La qualità della poesia è alta. I
versi inglesi sono cantati: è l’ausilio della rima e della scansione in
quartine. I versi italiani sono fluviali, sincopati, feroci, violenti,
sessuali: è il debito con la Beat Generation.
Ma più ancora che essere buona poesia
è un progetto artistico intermediale impossibile da riassumere in una
recensione breve, ma che trova sintesi in una poesia che tale non è ma
dichiarazione d’intenti che al titolo Inferni Postumani si connette
salda. È il componimento, o capitolo, o immagine, numero diciotto. Titolo: Sistema
Binario. Detto componimento è scritto solo per 0 e 1, codice binario, in
versi.
Donno, autore di esperienza, sa che
si deve rifuggire il didascalismo, sa che non si deve imboccare il lettore, ed
è per questo che il lettore travisa sempre le intenzioni del creatore ed è per
questo che, dopo la ricezione, l’opera vive di dialettica nonostante il
mittente esautorato.
Qual è l’inferno di un poeta? La
scomparsa delle parole che, caricate lessicalmente, creano musica e vividezza
significante. Una poesia scritta in codice binario è scenario quanto mai
apocalittico per Donno, che della parola fa vita.

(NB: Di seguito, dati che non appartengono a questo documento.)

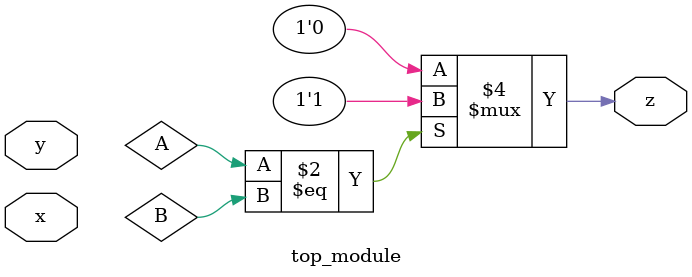
<source format=v>
module top_module (input x, input y, output z);
    always@(*) begin
    if(A==B)
        z=1;
    else
        z=0;
    end
endmodule

</source>
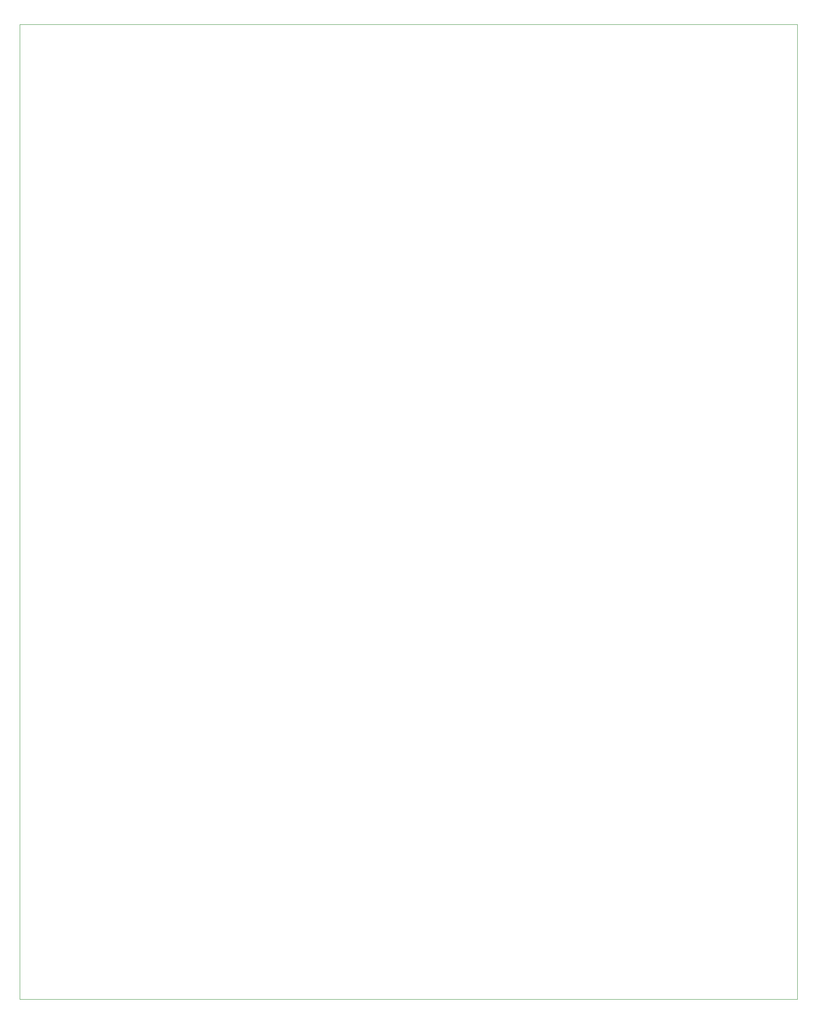
<source format=gbr>
%TF.GenerationSoftware,KiCad,Pcbnew,(6.0.7)*%
%TF.CreationDate,2022-08-24T10:03:48-05:00*%
%TF.ProjectId,6502,36353032-2e6b-4696-9361-645f70636258,rev?*%
%TF.SameCoordinates,Original*%
%TF.FileFunction,Profile,NP*%
%FSLAX46Y46*%
G04 Gerber Fmt 4.6, Leading zero omitted, Abs format (unit mm)*
G04 Created by KiCad (PCBNEW (6.0.7)) date 2022-08-24 10:03:48*
%MOMM*%
%LPD*%
G01*
G04 APERTURE LIST*
%TA.AperFunction,Profile*%
%ADD10C,0.100000*%
%TD*%
G04 APERTURE END LIST*
D10*
X128380000Y-267080000D02*
X285200000Y-267080000D01*
X285200000Y-267080000D02*
X285200000Y-70660000D01*
X285200000Y-70660000D02*
X128380000Y-70660000D01*
X128380000Y-70660000D02*
X128380000Y-267080000D01*
M02*

</source>
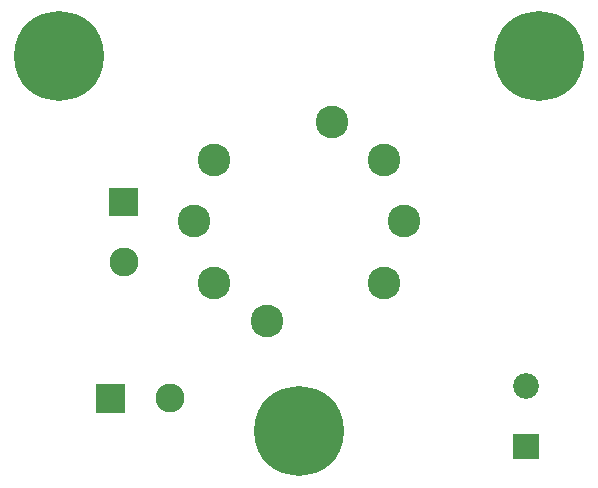
<source format=gbr>
G04 start of page 7 for group -4062 idx -4062 *
G04 Title: (unknown), soldermask *
G04 Creator: pcb 4.0.2 *
G04 CreationDate: Mon Jan 25 18:16:20 2021 UTC *
G04 For: ndholmes *
G04 Format: Gerber/RS-274X *
G04 PCB-Dimensions (mil): 2000.00 2000.00 *
G04 PCB-Coordinate-Origin: lower left *
%MOIN*%
%FSLAX25Y25*%
%LNBOTTOMMASK*%
%ADD44C,0.0860*%
%ADD43C,0.0960*%
%ADD42C,0.0001*%
%ADD41C,0.2997*%
%ADD40C,0.1090*%
G54D40*X110815Y133287D03*
G54D41*X20000Y155000D03*
G54D42*G36*
X36700Y111300D02*Y101700D01*
X46300D01*
Y111300D01*
X36700D01*
G37*
G54D43*X41500Y86500D03*
G54D40*X71684Y120573D03*
X65000Y100000D03*
G54D42*G36*
X32200Y45800D02*Y36200D01*
X41800D01*
Y45800D01*
X32200D01*
G37*
G54D43*X57000Y41000D03*
G54D41*X100000Y30000D03*
G54D40*X89185Y66713D03*
X71684Y79428D03*
G54D42*G36*
X171200Y29300D02*Y20700D01*
X179800D01*
Y29300D01*
X171200D01*
G37*
G54D44*X175500Y45000D03*
G54D41*X180000Y155000D03*
G54D40*X128316Y120572D03*
X135000Y100000D03*
X128316Y79427D03*
M02*

</source>
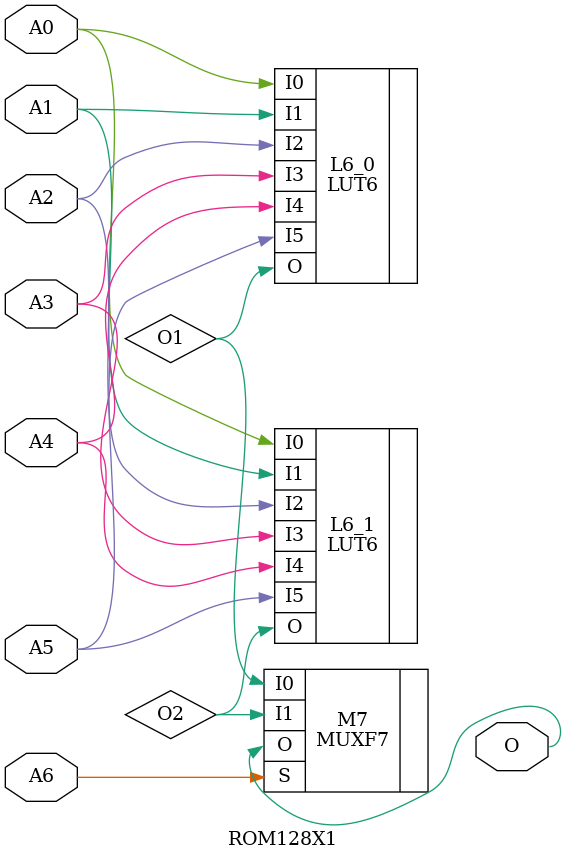
<source format=v>

`timescale  1 ps / 1 ps


module ROM128X1 (O, A0, A1, A2, A3, A4, A5, A6);

    parameter [127:0] INIT = 128'h00000000000000000000000000000000;

    output O;

    input  A0, A1, A2, A3, A4, A5, A6;

    wire O1, O2;

    LUT6 #(.INIT(INIT[63:0])) L6_0 (.O(O1), .I0(A0), .I1(A1), .I2(A2), .I3(A3), .I4(A4), .I5(A5));
    LUT6 #(.INIT(INIT[127:64])) L6_1 (.O(O2), .I0(A0), .I1(A1), .I2(A2), .I3(A3), .I4(A4), .I5(A5));
    MUXF7 M7 (.O(O), .I0(O1), .I1(O2), .S(A6));


endmodule


</source>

E si chiede, Donno, scrivendo in una
lingua non sua, dove le parole sono state bandite: stiamo progredendo o gli
ultimi dieci anni sono sviluppo di un’età nichilista che ci porterà a perderci
come razza umana in virtù di una produttività eretta a precetto etico-estetico,
eretta a Spirito Santo?
Solo in chi non produce, in chi si
affranca dalle dinamiche del potere, c’è la salvezza.
Quindi nei pazzi, negli schizofrenici
che nelle strutture sociali non possono incasellarsi.
E, quindi, nei poeti.
*Nato a Milano il 26/03/2003, dove studia presso la scuola Mohole
scrittura creativa. Scrive poesie, saggi brevi, racconti e romanzi. Il suo
romanzo d’esordio è iscritto al Premio Neri Pozza e verrà iscritto al Premio
Calvino. La sua produzione è per ora inedita.